The Treasury has begun a wide-ranging review into the current Research and Development (R&D) tax credits scheme to ensure it continues “to be fit for purpose”.
A consultation exercise is now underway that will look at all elements of the scheme, which either reduces corporation tax liabilities or generates a cash credit.
It was first introduced by the government in 2000 and is now used by 60,000 companies a year.
The government’s net expenditure on research and development (R&D) reached a new high of £13.1bn in 2019.
It has target to raise investment on R&D to 2.4 per cent of gross domestic product (GDP) by 2027.
Chancellor Rishi Sunak announced the extensive review of the R&D tax relief system in his spring Budget.
He said the objective was to ensure “the UK remains a competitive location for cutting edge research, that the reliefs continue to be fit for purpose and that taxpayer money is effectively targeted”.
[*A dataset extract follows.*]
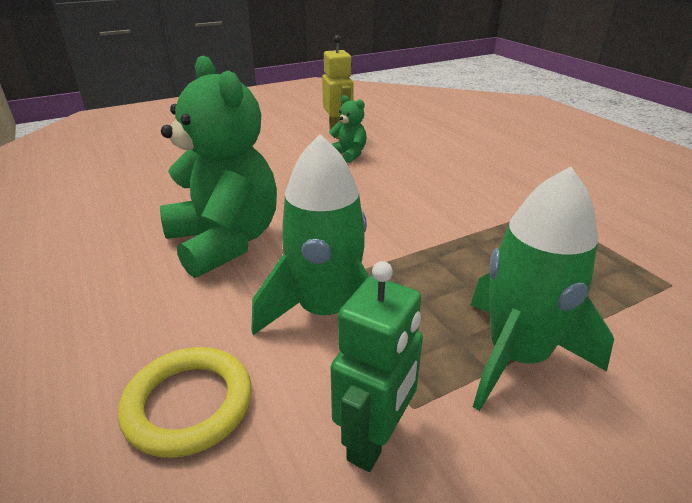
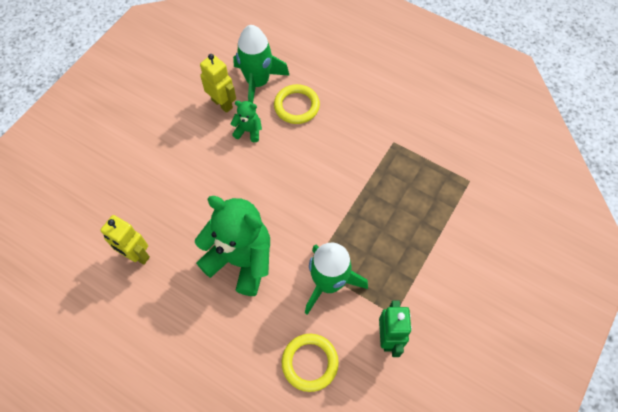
camera: 30 degrees left, 30 degrees up
(117, 197) = (136, 255): none -> yellow robot
(423, 153) = (296, 106): none -> yellow ring
(517, 356) = (421, 265): green rocket -> green rocket (258, 82)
There is a perception that the credits are just for young companies at the start of their development. That is certainly NOT the case.
The SME R&D relief currently available provides an enhanced deduction for tax purposes of an additional 130 per cent of qualifying revenue expenditure on qualifying R&D, in addition to the 100 per cent deduction already available for revenue expenditure under the normal tax rules.
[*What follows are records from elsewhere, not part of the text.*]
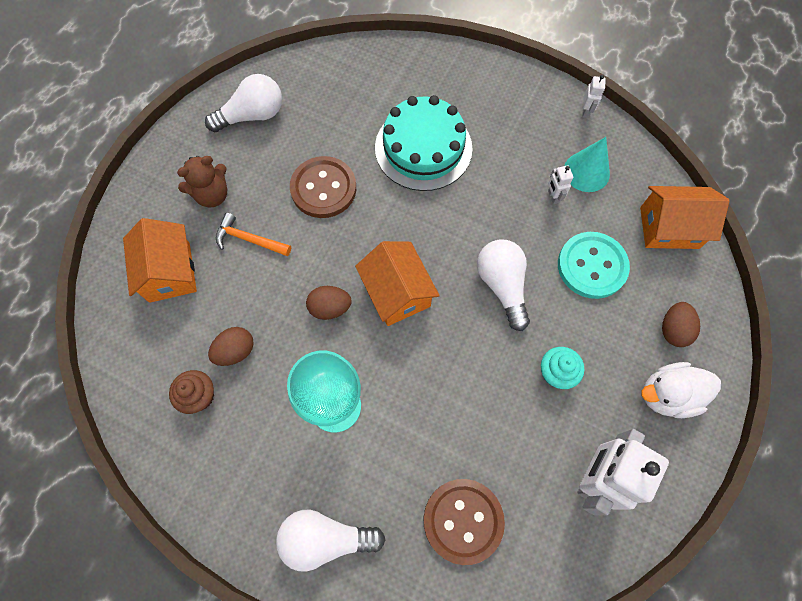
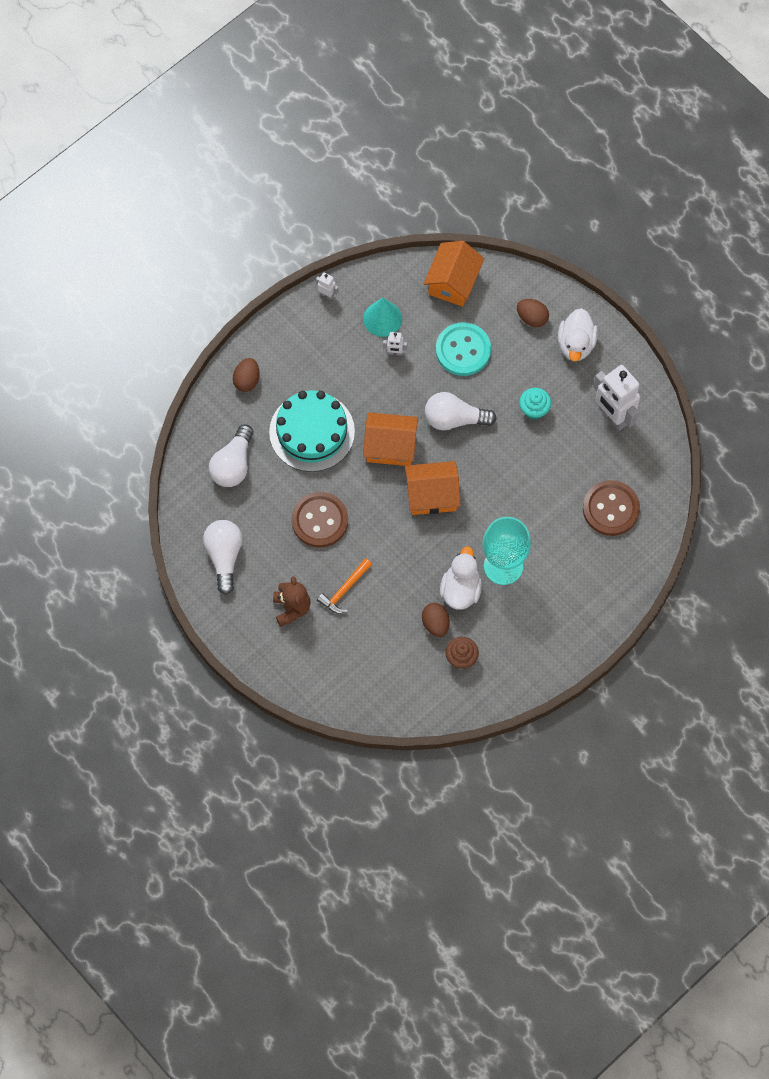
camera: 70 degrees left, 0 degrees up
(169, 272) = (350, 657): orange house -> orange house (390, 446)
(288, 365) = (460, 589): none -> white duck
(326, 538) = (591, 599): white light bulb -> white light bulb (233, 464)
(330, 308) = (426, 547): brown egg -> brown egg (247, 380)

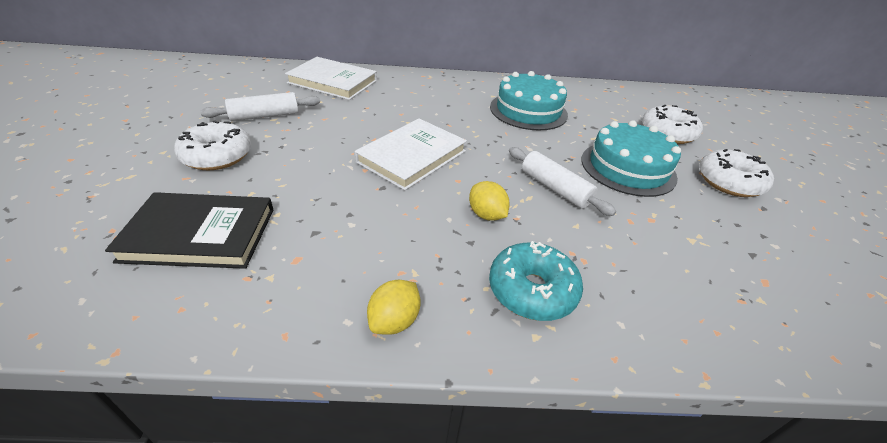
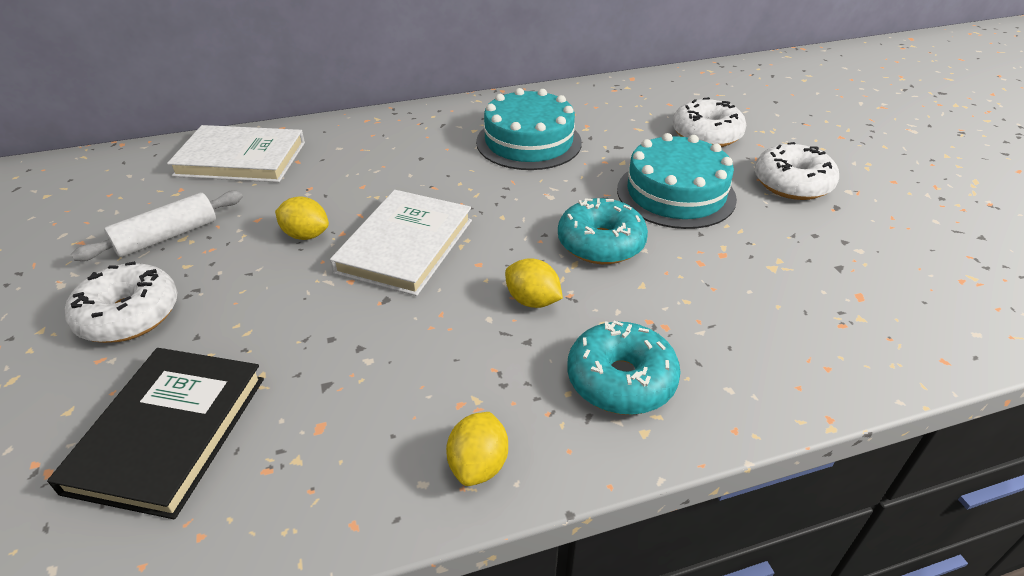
camera: 15 degrees left, 0 degrees up
(200, 234) = (169, 432): black book -> black book turned 60 degrees counterclockwise
(350, 135) = (306, 235): none -> yellow lemon
(555, 188) = (600, 243): white rolling pin -> turquoise donut

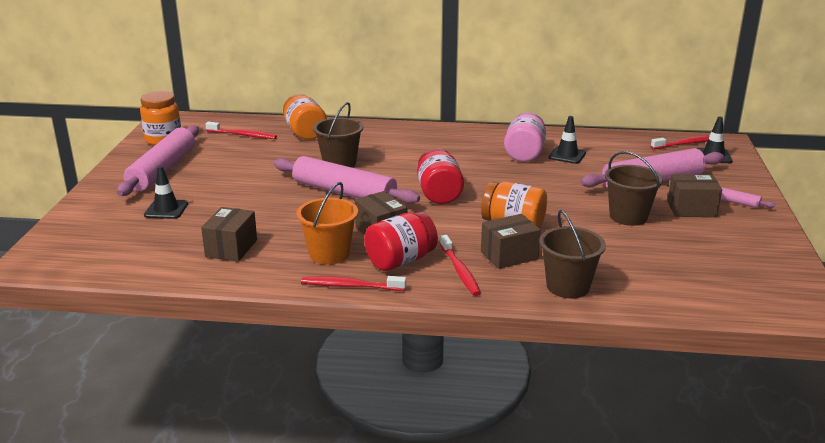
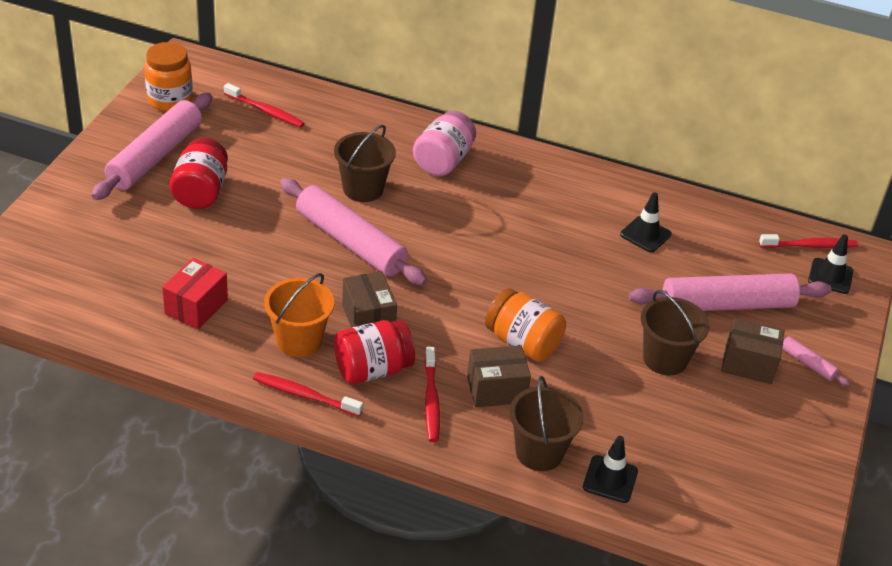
camera: 10 degrees right, 15 degrees up
(166, 209) = (142, 227): black traffic cone -> black traffic cone (610, 479)
(231, 248) = (196, 307): brown box -> red box
(305, 133) = (341, 123): orange jar -> none
(439, 194) = (459, 270): red jar -> red jar (200, 192)
(524, 154) = (593, 220): pink jar -> pink jar (443, 161)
Where the SME is loss making, alternatively, the SME may claim a tax credit up to 14.5 per cent of the surrenderable loss.
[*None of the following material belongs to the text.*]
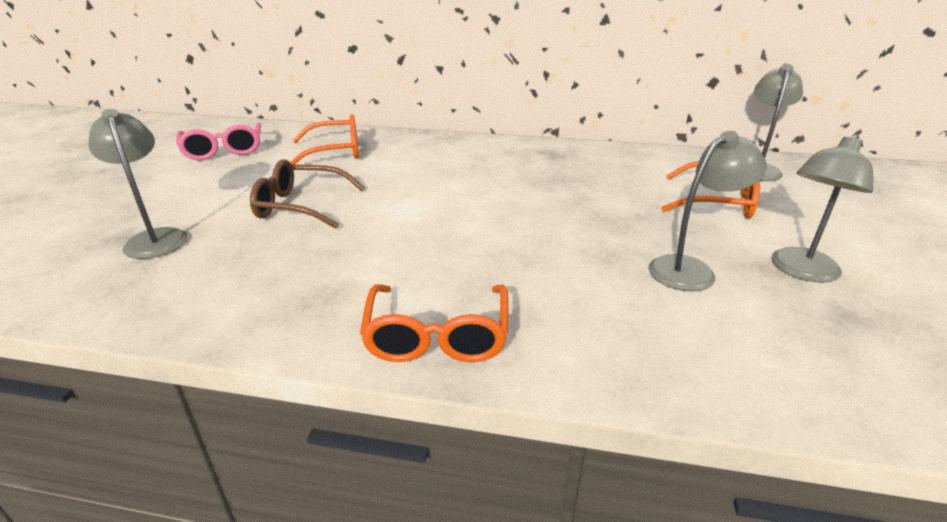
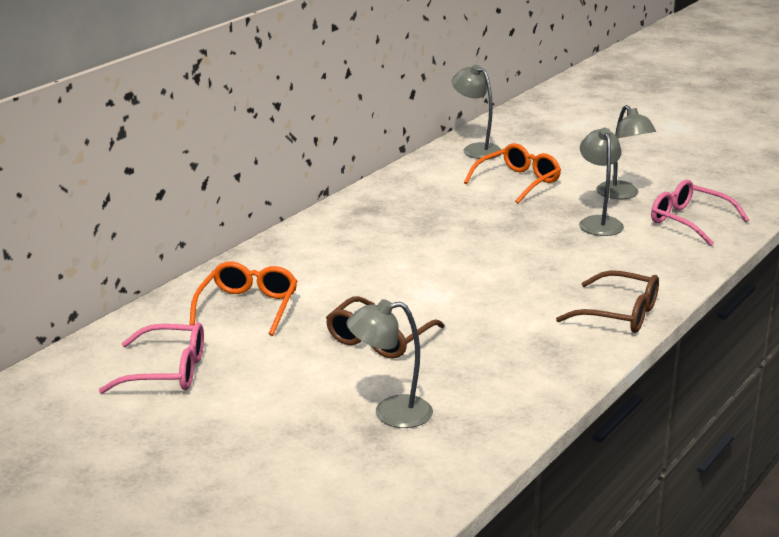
camera: 65 degrees left, 5 degrees down
(437, 336) = (619, 314): orange glasses -> brown glasses
(810, 347) = (689, 221): none -> pink glasses

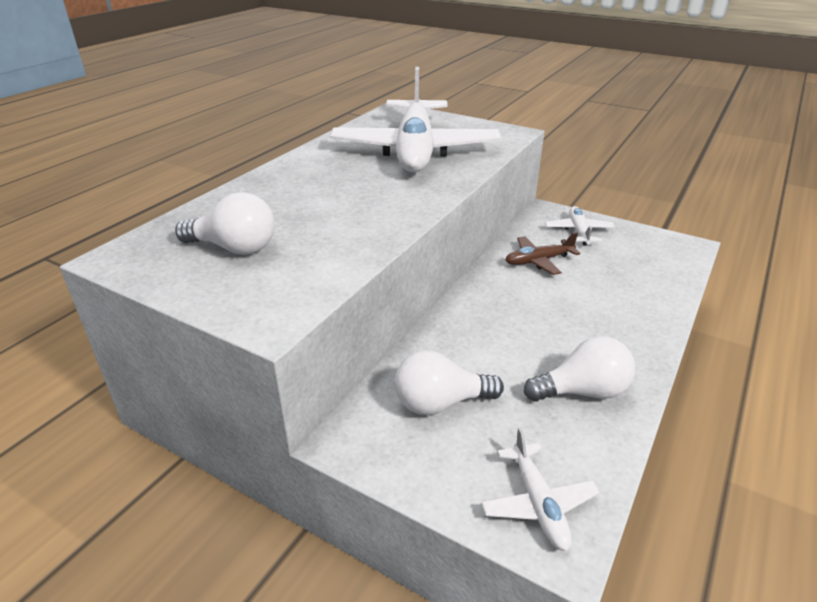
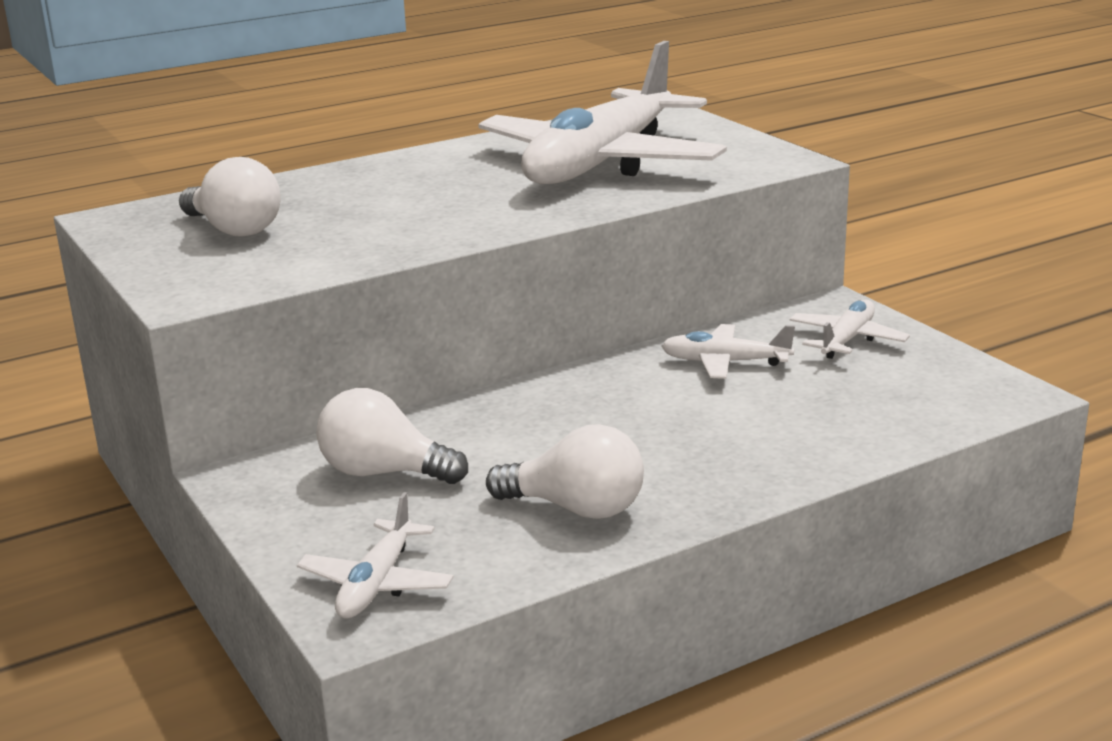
camera: 30 degrees right, 10 degrees down
(538, 261) = (724, 362): brown plane -> white plane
So, who is eligible for R&D tax relief under the present system? HMRC has set out some clear rules and guidelines.
It says your company can only claim for R&D tax relief if a “project seeks to achieve an advance in overall knowledge or capability in a field of science or technology through the resolution of scientific or technological uncertainty” – and not simply an “advance in its own state of knowledge or capability”.
The project must relate to your company’s trade – either an existing one, or one that you intend to start up based on the results of the R&D.
If your company or organisation is claiming tax relief under the SME scheme it must own any intellectual property that might arise from the project.
It is not enough to say that a product is commercially innovative. You can’t claim in respect of projects to develop innovative business products or services if they don’t incorporate any advance in science or technology.
You can’t claim R&D tax relief under the SME Scheme if you’ve been subcontracted to do the work on behalf of somebody else.
It’s also worth pointing out that your project doesn’t have to be a success to qualify for the relief. The fact that it failed can be used to show that its work was genuinely pioneering.
However, if your company receives a subsidy or grant for an R&D project, it may affect how much tax relief you can claim.
Gaining this support can be an important part of a business’ decision whether to make an investment that can see very real benefits for its future.
The requirements of the scheme are broad. It can include creating new products, processes or services or changing or modifying existing ones.